(WHAT THE EXERCISE ASKS)
Exactly as written, set down the lines from the top of the entries through the line bearing "pinky tip: (262, 330)", with every picture left out.

(LISTED RECORDS)
****************************************
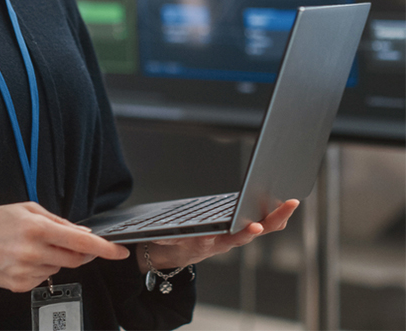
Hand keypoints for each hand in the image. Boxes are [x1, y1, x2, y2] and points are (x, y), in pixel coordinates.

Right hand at [0, 202, 129, 292]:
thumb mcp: (27, 209)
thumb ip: (57, 220)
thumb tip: (82, 232)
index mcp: (36, 228)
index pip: (79, 241)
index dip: (103, 247)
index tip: (119, 251)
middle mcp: (32, 252)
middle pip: (75, 259)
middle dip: (82, 252)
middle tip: (73, 242)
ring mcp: (25, 272)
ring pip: (59, 268)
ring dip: (56, 258)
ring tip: (33, 246)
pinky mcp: (19, 286)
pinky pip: (44, 278)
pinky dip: (42, 268)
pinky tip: (24, 258)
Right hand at [137, 199, 298, 272]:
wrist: (177, 255)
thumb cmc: (174, 244)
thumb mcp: (169, 243)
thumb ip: (169, 239)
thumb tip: (162, 236)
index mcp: (212, 244)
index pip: (232, 239)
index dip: (245, 233)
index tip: (256, 227)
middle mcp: (228, 242)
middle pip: (256, 232)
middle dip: (274, 218)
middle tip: (291, 204)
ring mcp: (235, 237)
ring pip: (262, 227)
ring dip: (278, 216)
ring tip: (292, 201)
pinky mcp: (238, 230)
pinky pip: (260, 223)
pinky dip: (272, 214)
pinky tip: (282, 203)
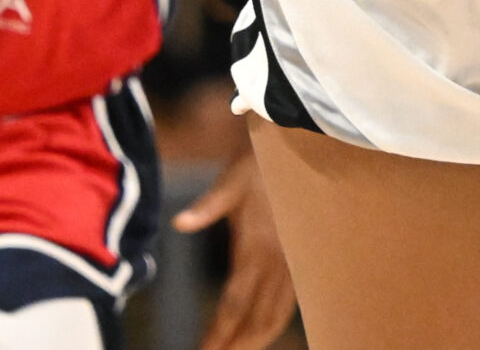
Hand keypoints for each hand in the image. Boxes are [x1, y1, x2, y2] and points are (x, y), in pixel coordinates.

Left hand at [173, 147, 297, 349]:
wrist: (297, 148)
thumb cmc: (258, 163)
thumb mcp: (230, 181)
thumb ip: (207, 206)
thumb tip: (180, 223)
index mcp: (256, 247)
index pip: (234, 303)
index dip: (218, 333)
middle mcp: (277, 262)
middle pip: (257, 319)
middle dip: (237, 345)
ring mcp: (292, 263)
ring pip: (276, 315)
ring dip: (256, 338)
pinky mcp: (299, 260)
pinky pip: (289, 302)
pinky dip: (274, 322)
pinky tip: (262, 330)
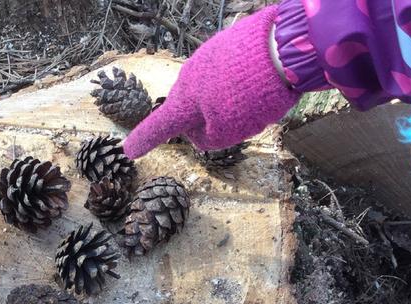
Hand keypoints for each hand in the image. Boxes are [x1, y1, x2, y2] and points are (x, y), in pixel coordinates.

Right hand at [123, 6, 298, 158]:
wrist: (281, 46)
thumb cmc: (252, 96)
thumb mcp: (229, 133)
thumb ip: (208, 138)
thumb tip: (202, 128)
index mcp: (183, 104)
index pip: (158, 127)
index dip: (144, 141)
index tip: (129, 152)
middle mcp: (187, 78)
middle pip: (188, 109)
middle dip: (204, 119)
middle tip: (239, 123)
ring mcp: (204, 58)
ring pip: (207, 90)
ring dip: (223, 100)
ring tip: (256, 99)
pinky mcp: (224, 44)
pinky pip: (223, 72)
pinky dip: (235, 83)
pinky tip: (258, 81)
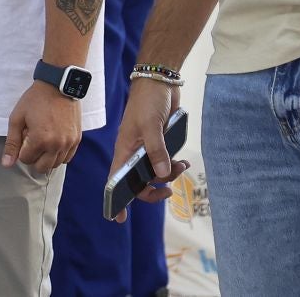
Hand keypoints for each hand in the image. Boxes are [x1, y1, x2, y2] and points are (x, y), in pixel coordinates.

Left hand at [2, 81, 81, 174]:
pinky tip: (54, 142)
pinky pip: (67, 158)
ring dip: (46, 157)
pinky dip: (59, 154)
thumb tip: (6, 164)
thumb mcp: (17, 118)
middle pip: (41, 167)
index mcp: (40, 140)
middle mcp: (57, 145)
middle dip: (34, 156)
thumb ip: (11, 143)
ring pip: (55, 164)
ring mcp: (69, 143)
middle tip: (33, 140)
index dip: (22, 148)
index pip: (26, 159)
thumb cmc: (35, 100)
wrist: (58, 85)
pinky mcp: (77, 139)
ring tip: (44, 138)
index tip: (25, 134)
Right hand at [109, 77, 188, 222]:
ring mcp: (147, 147)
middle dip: (154, 190)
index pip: (115, 179)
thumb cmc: (148, 101)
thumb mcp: (151, 126)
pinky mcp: (160, 142)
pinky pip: (166, 160)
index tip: (118, 218)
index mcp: (124, 149)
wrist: (160, 81)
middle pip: (139, 181)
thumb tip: (162, 176)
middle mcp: (133, 151)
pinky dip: (175, 164)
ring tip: (181, 166)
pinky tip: (184, 160)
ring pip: (155, 172)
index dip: (116, 199)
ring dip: (169, 174)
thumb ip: (156, 151)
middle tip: (168, 191)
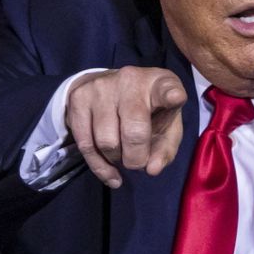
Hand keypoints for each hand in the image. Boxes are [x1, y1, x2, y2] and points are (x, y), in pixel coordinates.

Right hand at [65, 67, 186, 188]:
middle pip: (134, 132)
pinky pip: (85, 145)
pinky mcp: (79, 98)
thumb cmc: (148, 111)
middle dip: (136, 159)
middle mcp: (130, 80)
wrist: (109, 87)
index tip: (175, 98)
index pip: (167, 89)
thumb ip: (164, 149)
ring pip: (107, 143)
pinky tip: (110, 173)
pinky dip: (99, 166)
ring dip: (116, 160)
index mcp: (159, 84)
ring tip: (122, 155)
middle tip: (138, 162)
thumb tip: (151, 169)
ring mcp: (101, 87)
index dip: (172, 96)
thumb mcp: (166, 127)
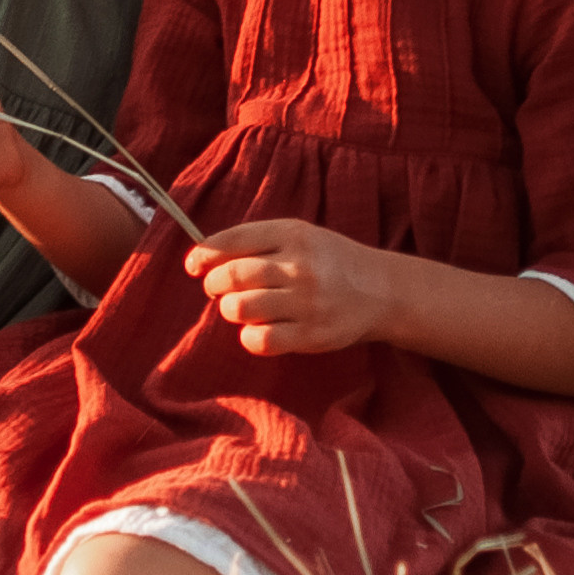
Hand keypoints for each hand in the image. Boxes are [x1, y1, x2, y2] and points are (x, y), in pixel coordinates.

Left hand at [187, 218, 391, 355]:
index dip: (204, 254)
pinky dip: (249, 337)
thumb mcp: (300, 236)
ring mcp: (307, 301)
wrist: (381, 290)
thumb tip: (206, 258)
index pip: (233, 240)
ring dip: (230, 310)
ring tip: (240, 308)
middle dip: (214, 285)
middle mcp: (299, 265)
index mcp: (292, 234)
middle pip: (232, 276)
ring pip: (240, 308)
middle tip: (217, 290)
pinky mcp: (312, 335)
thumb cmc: (329, 261)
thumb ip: (258, 242)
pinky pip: (260, 340)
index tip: (193, 266)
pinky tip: (258, 331)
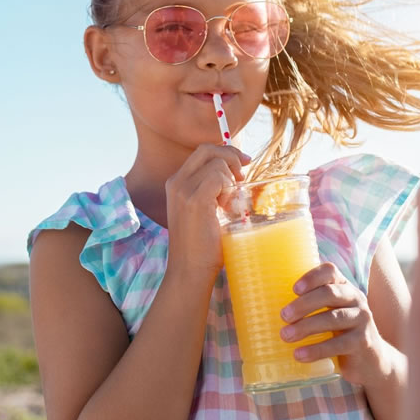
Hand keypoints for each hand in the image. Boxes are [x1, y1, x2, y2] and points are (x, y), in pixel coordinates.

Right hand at [164, 144, 250, 282]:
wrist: (189, 270)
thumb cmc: (201, 244)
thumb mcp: (204, 209)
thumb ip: (213, 189)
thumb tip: (237, 173)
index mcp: (176, 183)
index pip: (203, 152)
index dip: (225, 152)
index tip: (243, 164)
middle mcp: (176, 182)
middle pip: (208, 149)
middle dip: (231, 156)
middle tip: (243, 176)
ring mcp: (183, 190)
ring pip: (218, 164)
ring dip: (230, 181)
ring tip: (228, 205)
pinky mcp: (194, 200)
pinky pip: (219, 177)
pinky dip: (229, 189)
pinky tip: (226, 208)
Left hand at [279, 262, 392, 387]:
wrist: (372, 361)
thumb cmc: (341, 333)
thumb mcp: (330, 313)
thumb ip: (311, 306)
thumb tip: (266, 305)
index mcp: (344, 287)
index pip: (330, 271)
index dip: (312, 277)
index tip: (294, 289)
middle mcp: (356, 298)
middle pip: (329, 294)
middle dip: (303, 304)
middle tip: (283, 316)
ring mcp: (362, 320)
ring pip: (333, 319)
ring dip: (306, 327)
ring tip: (285, 336)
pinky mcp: (364, 343)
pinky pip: (338, 344)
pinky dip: (316, 350)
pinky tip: (299, 355)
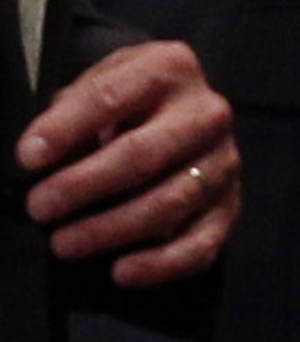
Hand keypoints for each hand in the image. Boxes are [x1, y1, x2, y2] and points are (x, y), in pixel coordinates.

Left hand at [21, 39, 239, 287]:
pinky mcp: (229, 206)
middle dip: (86, 184)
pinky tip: (121, 272)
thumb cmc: (122, 101)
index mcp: (170, 69)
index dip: (67, 128)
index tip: (28, 158)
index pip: (113, 96)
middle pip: (145, 153)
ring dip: (112, 228)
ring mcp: (224, 161)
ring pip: (172, 201)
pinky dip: (162, 263)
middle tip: (40, 207)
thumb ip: (70, 114)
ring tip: (64, 244)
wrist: (175, 108)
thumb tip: (40, 158)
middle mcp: (208, 112)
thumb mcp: (97, 85)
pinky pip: (202, 243)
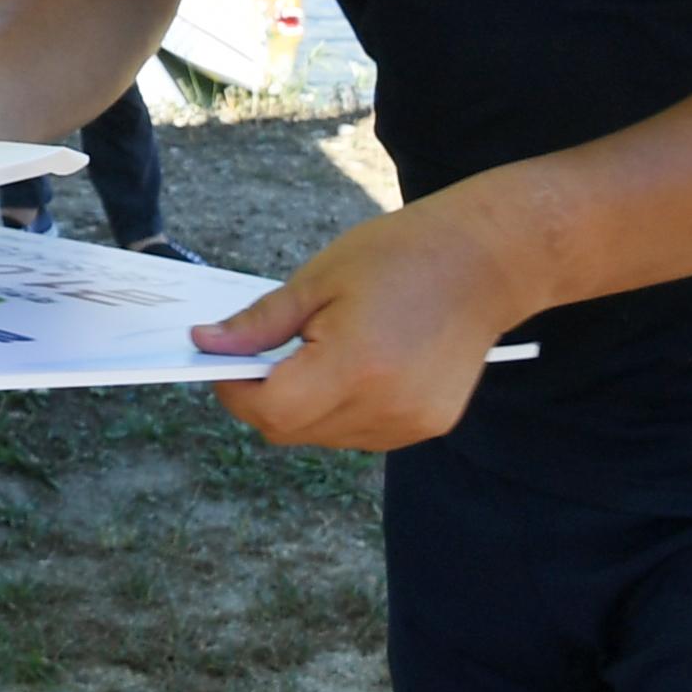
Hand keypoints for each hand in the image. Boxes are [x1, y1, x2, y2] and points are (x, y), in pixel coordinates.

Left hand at [194, 190, 536, 451]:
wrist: (486, 262)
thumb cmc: (399, 255)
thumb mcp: (317, 279)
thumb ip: (259, 323)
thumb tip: (205, 344)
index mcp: (355, 366)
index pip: (270, 410)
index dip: (234, 390)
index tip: (222, 360)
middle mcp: (385, 407)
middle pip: (291, 429)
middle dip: (263, 397)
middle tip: (262, 353)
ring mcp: (410, 423)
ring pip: (324, 436)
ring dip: (303, 406)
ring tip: (319, 352)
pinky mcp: (429, 425)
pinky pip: (361, 433)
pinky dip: (341, 409)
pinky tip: (356, 367)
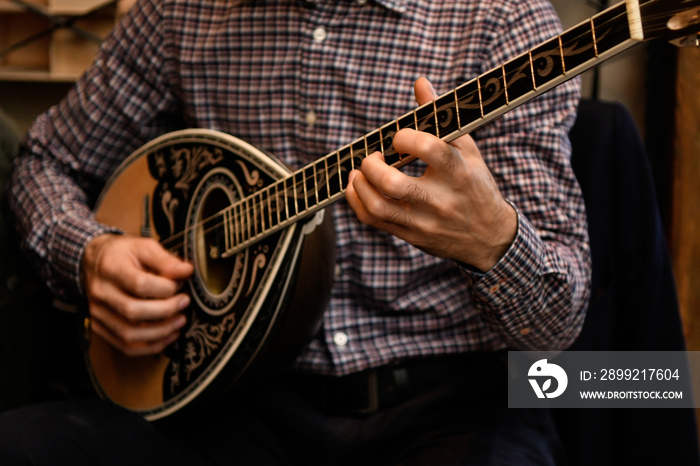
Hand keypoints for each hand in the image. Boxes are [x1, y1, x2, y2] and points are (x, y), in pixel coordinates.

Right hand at [82, 234, 193, 355]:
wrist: (92, 262)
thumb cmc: (122, 254)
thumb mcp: (143, 246)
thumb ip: (165, 259)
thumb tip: (187, 271)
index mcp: (111, 268)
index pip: (139, 284)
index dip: (165, 287)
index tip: (180, 283)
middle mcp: (101, 293)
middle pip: (133, 311)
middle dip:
****************************************
(EXERCISE RESULT)
Hand keypoints for each hand in the image. Boxes are [x1, y1, x2, y2] and points are (x, y), in pixel coordinates.

Right hand at [0, 202, 129, 292]:
thumb mcp: (27, 209)
thumb ip: (57, 220)
thumb tip: (82, 232)
index mcp: (36, 228)
index pip: (79, 241)
index dip: (103, 247)
index tip: (119, 251)
middle mcp: (32, 252)
middle pip: (75, 259)
middle dip: (82, 252)
middle tip: (73, 242)
ring mcp: (25, 272)
ring pip: (59, 268)
ring dip: (56, 258)
ring tip: (33, 246)
pinky mcp: (19, 286)
pinky pip: (44, 278)
pinky dip: (42, 268)
pinky tip: (24, 258)
Right hand at [137, 199, 298, 272]:
wrist: (177, 255)
thumb cmc: (174, 244)
thumb mcp: (169, 243)
thumb ip: (169, 239)
thumb tip: (162, 236)
index mcp: (212, 244)
index pip: (232, 239)
index dip: (245, 233)
index tip: (256, 227)
middle mcp: (228, 242)
middle pip: (256, 232)
middle dip: (274, 218)
middle tip: (291, 204)
ring mcp: (235, 237)
ring pip: (262, 227)
ring dip: (278, 216)
ring tip: (292, 201)
pinky mcp: (238, 230)
pinky pip: (260, 223)
pinky dip: (272, 214)
pinky tip: (282, 203)
Hand keypoints for each hand in the image. Boxes are [x1, y1, x2, y2] and points are (x, y), in pixel coordinates.

Left hand at [173, 147, 297, 349]:
wrist: (297, 148)
thumb cmc: (258, 163)
thumb mcp: (230, 181)
thumb ip: (207, 206)
thumb tip: (180, 223)
index mcp: (256, 247)
index pip: (234, 303)
index dip: (218, 333)
middle mcp: (277, 262)
middle pip: (257, 319)
middle dip: (237, 345)
ring mcp: (292, 263)
ring pip: (276, 315)
ring dip: (256, 338)
pinky mcp: (299, 260)
pinky pip: (289, 302)
pinky dip: (274, 322)
pinky tip: (262, 330)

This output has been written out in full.